**Extract provided:**
>>>

- Born: Hattie M. Bessent March 7, 1908 Mississippi
- Died: October 31, 2015 (aged 107) Jacksonville, Florida
- Occupation: Former chief of the United states Army Nurse. Deputy executive director who has trained nurses within mental health. ANA Minority Fellowship Program 1977-1982.
- Years active: Public service for more than 20 years
- Notable work: Inducted in the American Nurses Association's Hall of Fame in June 2008.

= Hattie Bessent =

American psychiatric nurse

Hattie Bessent (March 7, 1908 – October 31, 2015) was an American psychiatric nurse. Perhaps her most significant accomplishments lie in her efforts to recruit members of ethnic minority groups into the field of nursing and provide training and mentorship to increase the proportion of members of ethnic minority groups in nursing leadership positions. Bessent received her B.S. degree from Florida A&M University, an M.S. degree from Indiana University, and an EdD from the University of Florida in Psychological Foundations.

<<<

From the Hattie Bessent profile, copy the passage that begins with the words containing "Hattie Bessent (March" and ends with "in Psychological Foundations.", word for word.

**Dataset extract:**
>>>

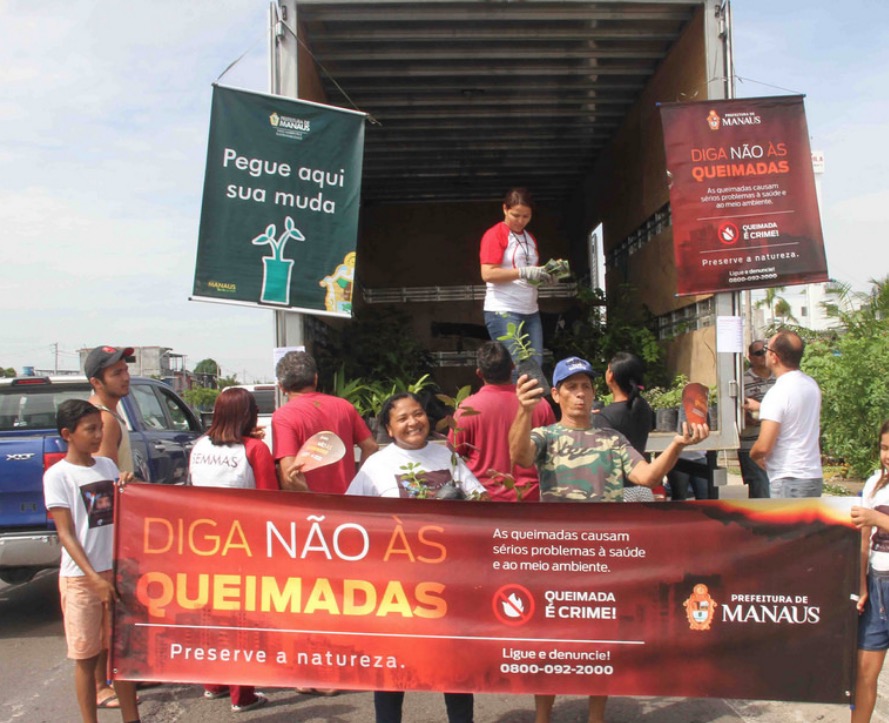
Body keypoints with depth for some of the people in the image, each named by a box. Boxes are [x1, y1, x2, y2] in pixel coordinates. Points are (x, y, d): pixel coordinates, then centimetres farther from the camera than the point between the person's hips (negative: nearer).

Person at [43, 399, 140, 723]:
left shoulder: (108, 466, 8)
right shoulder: (57, 474, -7)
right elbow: (65, 533, -11)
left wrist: (128, 486, -4)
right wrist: (94, 578, -17)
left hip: (116, 571, 5)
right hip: (80, 578, -5)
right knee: (86, 656, 6)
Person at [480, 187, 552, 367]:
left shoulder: (530, 239, 17)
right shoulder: (495, 234, -5)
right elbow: (488, 274, -15)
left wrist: (545, 274, 3)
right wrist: (523, 272, -21)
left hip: (531, 312, 7)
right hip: (503, 311, -7)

<<<

**Your response:**
Hattie Bessent (March 7, 1908 – October 31, 2015) was an American psychiatric nurse. Perhaps her most significant accomplishments lie in her efforts to recruit members of ethnic minority groups into the field of nursing and provide training and mentorship to increase the proportion of members of ethnic minority groups in nursing leadership positions. Bessent received her B.S. degree from Florida A&M University, an M.S. degree from Indiana University, and an EdD from the University of Florida in Psychological Foundations.